Von Heinrich alias Harry Heine läßt sich das schwer sagen. Für seine deutschen Mitbürger und ihr Lebensumfeld hatte der stets kritische Publizist, der erst 1825 vom Judentum zum Christentum konvertierte, meistenteils nur Spott und Ironie übrig, wie seine 1826/27 entstandenen „Reisebilder“ zeigen. Dafür imitierte er deutsche Wesensart und Innerlichkeit in zahllosen Gedichten mit z.T. übertriebener Rührseligkeit.
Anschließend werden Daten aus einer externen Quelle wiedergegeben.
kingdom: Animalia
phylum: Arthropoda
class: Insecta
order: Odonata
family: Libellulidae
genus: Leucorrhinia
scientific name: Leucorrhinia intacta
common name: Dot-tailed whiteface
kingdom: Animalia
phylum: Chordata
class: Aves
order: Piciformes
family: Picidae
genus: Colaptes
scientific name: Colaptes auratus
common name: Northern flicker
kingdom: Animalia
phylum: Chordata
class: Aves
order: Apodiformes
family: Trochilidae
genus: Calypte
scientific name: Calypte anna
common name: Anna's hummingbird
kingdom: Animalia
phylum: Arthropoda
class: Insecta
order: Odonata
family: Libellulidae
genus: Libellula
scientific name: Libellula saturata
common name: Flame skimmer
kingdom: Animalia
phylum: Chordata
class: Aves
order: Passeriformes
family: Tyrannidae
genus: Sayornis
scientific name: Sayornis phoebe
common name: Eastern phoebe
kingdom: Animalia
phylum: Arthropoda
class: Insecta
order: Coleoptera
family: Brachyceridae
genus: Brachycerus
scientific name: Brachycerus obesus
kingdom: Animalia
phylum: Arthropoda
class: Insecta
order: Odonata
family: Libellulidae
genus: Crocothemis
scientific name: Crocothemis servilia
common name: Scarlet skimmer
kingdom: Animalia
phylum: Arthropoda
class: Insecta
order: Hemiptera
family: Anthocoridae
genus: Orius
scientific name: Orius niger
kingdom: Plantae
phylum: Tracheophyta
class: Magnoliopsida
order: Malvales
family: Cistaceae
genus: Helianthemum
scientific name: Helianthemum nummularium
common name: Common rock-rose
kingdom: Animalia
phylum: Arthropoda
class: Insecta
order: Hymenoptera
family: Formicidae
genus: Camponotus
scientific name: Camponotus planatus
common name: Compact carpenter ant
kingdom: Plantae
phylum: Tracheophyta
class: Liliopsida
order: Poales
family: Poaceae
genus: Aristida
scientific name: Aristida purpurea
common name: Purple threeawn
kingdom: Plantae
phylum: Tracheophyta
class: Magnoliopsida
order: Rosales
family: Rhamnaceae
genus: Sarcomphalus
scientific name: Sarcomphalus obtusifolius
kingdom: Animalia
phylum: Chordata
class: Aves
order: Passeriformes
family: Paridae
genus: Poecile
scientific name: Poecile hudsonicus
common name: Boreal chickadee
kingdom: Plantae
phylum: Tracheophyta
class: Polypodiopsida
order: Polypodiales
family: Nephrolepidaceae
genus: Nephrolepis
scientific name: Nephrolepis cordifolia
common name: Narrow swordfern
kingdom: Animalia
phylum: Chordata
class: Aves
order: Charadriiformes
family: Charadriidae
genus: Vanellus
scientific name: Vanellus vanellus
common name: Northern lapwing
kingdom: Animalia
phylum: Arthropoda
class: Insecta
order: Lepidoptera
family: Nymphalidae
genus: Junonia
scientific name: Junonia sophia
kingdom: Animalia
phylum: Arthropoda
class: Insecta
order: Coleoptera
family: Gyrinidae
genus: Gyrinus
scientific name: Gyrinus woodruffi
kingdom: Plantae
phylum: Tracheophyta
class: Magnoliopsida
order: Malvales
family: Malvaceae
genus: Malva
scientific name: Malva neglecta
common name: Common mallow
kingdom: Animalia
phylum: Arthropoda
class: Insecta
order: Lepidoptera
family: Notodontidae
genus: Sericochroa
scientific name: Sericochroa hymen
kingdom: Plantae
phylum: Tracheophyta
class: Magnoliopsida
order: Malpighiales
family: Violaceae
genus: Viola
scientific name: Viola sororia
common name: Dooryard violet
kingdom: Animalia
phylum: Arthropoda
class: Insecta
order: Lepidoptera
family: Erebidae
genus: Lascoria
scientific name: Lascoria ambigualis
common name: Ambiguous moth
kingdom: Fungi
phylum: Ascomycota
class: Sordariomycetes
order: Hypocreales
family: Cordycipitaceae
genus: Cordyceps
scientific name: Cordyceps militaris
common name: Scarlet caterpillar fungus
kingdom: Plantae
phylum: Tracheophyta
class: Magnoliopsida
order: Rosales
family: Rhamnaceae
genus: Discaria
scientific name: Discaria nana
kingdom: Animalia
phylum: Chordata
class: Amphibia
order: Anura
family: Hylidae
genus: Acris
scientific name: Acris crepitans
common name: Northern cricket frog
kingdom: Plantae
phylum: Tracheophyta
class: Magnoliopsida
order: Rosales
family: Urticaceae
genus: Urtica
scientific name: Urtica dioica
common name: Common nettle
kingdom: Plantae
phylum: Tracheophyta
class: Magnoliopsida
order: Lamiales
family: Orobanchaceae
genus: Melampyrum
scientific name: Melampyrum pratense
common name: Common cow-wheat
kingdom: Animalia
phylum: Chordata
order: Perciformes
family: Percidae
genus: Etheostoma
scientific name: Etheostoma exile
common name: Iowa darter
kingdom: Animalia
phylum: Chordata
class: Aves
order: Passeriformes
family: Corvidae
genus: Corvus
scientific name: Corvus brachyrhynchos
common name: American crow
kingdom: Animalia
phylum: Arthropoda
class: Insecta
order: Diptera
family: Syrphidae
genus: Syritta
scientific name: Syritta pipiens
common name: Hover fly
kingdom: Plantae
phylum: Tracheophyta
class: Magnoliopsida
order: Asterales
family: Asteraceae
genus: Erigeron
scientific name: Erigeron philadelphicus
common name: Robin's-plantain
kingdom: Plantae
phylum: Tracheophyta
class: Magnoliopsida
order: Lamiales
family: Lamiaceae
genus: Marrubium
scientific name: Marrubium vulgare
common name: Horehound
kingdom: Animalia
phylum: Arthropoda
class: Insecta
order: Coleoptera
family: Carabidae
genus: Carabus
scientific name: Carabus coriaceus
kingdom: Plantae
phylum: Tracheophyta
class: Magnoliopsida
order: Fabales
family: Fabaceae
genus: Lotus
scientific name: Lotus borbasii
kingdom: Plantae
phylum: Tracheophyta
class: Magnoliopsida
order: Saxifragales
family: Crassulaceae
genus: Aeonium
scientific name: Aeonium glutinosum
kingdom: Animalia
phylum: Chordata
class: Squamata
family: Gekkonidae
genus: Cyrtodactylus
Die deutsche Geistestradition wiederum präsentierte er einem oberflächlich interessierten Publikum in feuilletonistischer Manier in seinem rhapsodisch zusammengeschriebenen Report „Zur Geschichte der Religion und Philosophie in Deutschland“ (1834), das in seinem Schlußkapitel immerhin die prophetische Ankündigung enthält: „Es wird ein Stück aufgeführt werden in Deutschland, wogegen die französische Revolution nur wie eine harmlose Idylle erscheinen möchte. Jetzt ist es freilich ziemlich still (...).“

Selbst die Wahrzeichen des aufkeimenden nationaldemokratischen Gedankens in Deutschland, die Farben schwarz-rot-gold, überzog Heine mit beißendem Spott: „Doch als die schwarz-rot-goldne Fahn, / der alt´ germanische Plunder, / aufs neu' erschien, da schwand mein Wahn / und die süßen Märchenwunder.“

Womit sich Heine, der immerhin die letzten 25 Jahre seines Lebens in Paris zubrachte und dort 1856 verbittert starb, Verdienste um Deutschland erworben haben soll, bleibt mithin schleierhaft. Seine Büste wurde jetzt in der Regensburger Walhalla aufgestellt. Die NPD findet: überflüssig bis zur Geschmacklosigkeit – und sicher nicht das letzte Wort.